Interstitial Pneumonitis
Serious interstitial pneumonitis, including fatal cases, can occur with pemetrexed. Withhold PEMFEXY for acute onset of new or progressive unexplained pulmonary symptoms such as dyspnea, cough, or fever pending diagnostic evaluation. If pneumonitis is confirmed, permanently discontinue PEMFEXY.
Radiation Recall
Radiation recall can occur with pemetrexed in patients who have received radiation weeks to years previously. Monitor patients for inflammation or blistering in areas of previous radiation treatment. Permanently discontinue PEMFEXY for signs of radiation recall.
Increased Risk of Toxicity with Ibuprofen in Patients with Renal Impairment
Exposure to pemetrexed is increased in patients with mild to moderate renal impairment who take concomitant ibuprofen, increasing the risks of adverse reactions of pemetrexed. In patients with creatinine clearances between 45 mL/min and 79 mL/min, avoid administration of ibuprofen for 2 days before, the day of, and 2 days following administration of PEMFEXY. If concomitant ibuprofen use cannot be avoided, monitor patients more frequently for pemetrexed adverse reactions, including myelosuppression, renal, and gastrointestinal toxicity.
Embryo-Fetal Toxicity
Based on findings from animal studies and its mechanism of action, PEMFEXY can cause fetal harm when administered to a pregnant woman. In animal reproduction studies, intravenous administration of pemetrexed to pregnant mice during the period of organogenesis was teratogenic, resulting in developmental delays and increased malformations at doses lower than the recommended human dose of 500 mg/m 2 . Advise pregnant women of the potential risk to the fetus. Advise females of reproductive potential to use effective contraception during treatment with PEMFEXY and for 6 months after the final dose. Advise males with female partners of reproductive potential to use effective contraception during treatment with PEMFEXY and for 3 months after the final dose.
DRUG INTERACTIONS
Ibuprofen increases exposure (AUC) of pemetrexed. In patients with creatinine clearance between 45 mL/min and 79 mL/min:
ADVERSE REACTIONS
Severe adverse reactions (Grade 3-4) occurring in fully vitamin supplemented patients with locally advanced or metastatic non-squamous non-small cell lung cancer (NSCLC) receiving pemetrexed in combination with cisplatin versus gemcitabine in combination with cisplatin for initial treatment (JMDB),respectively, were neutropenia (15% vs 27%); fatigue (7% vs 5%); nausea (7% vs 4%); anemi(6% vs 10%); vomiting (6% vs 6%); thrombocytopenia (4% vs 13%); anorexia (2% vs 1%); diarrhea (1% vs 2%); elevated creatinine (1% vs 1%); stomatitis/pharyngitis (1% vs 0%); and constipation (1% vs 0%).

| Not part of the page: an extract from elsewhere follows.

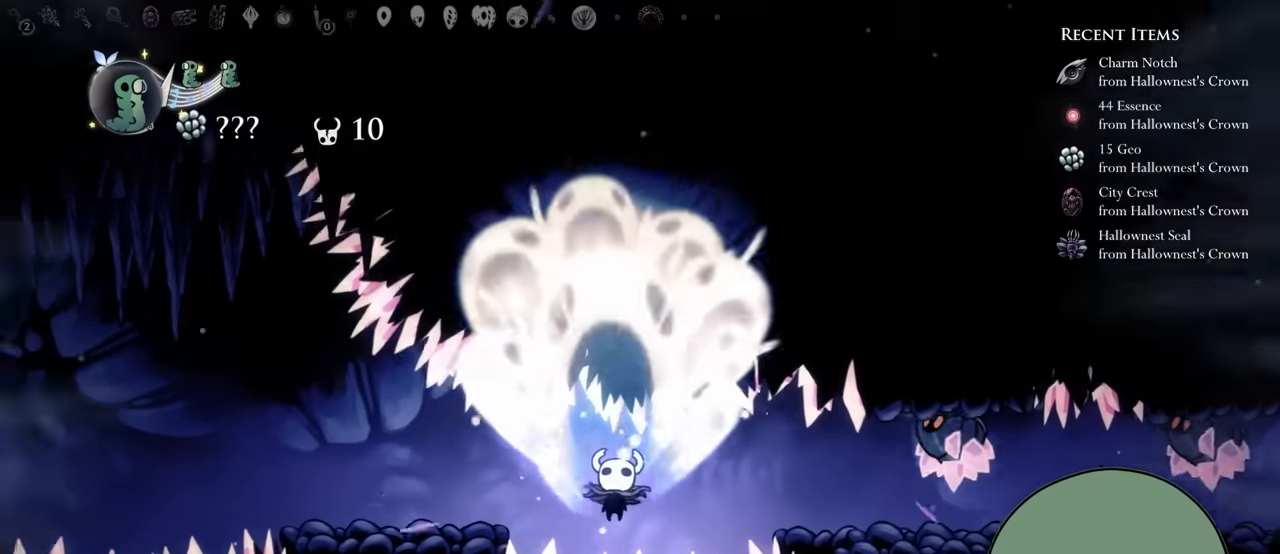
{"buttons": ["DPAD_RIGHT"], "left_stick": "center", "right_stick": "center", "events": [[384, "A", "down"], [450, "A", "up"]]}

Common adverse reactions (all grades) occurring in ≥5% fully vitamin supplemented patients with locally advanced or metastatic non-squamous non-small cell lung cancer (NSCLC) receiving pemetrexed in combination with cisplatin versus gemcitabine in combination with cisplatin for initial treatment (JMDB), respectively, were nausea (56% vs 53%); fatigue (43% vs 45%); vomiting (40% vs 36%); anemia (33% vs 46%); neutropenia (29% vs 38%); anorexia (27% vs 24%); constipation (21% vs 20%); stomatitis/pharyngitis (14% vs 12%); alopecia (12% vs 21%); diarrhea (12% vs 13%); thrombocytopenia (10% vs 27%); elevated creatinine (10% vs 7%), sensory neuropathy (9% vs 12%); taste disturbance (8% vs 9%); rash/desquamation (7% vs 8%); and dyspepsia/heartburn (5% vs 6%).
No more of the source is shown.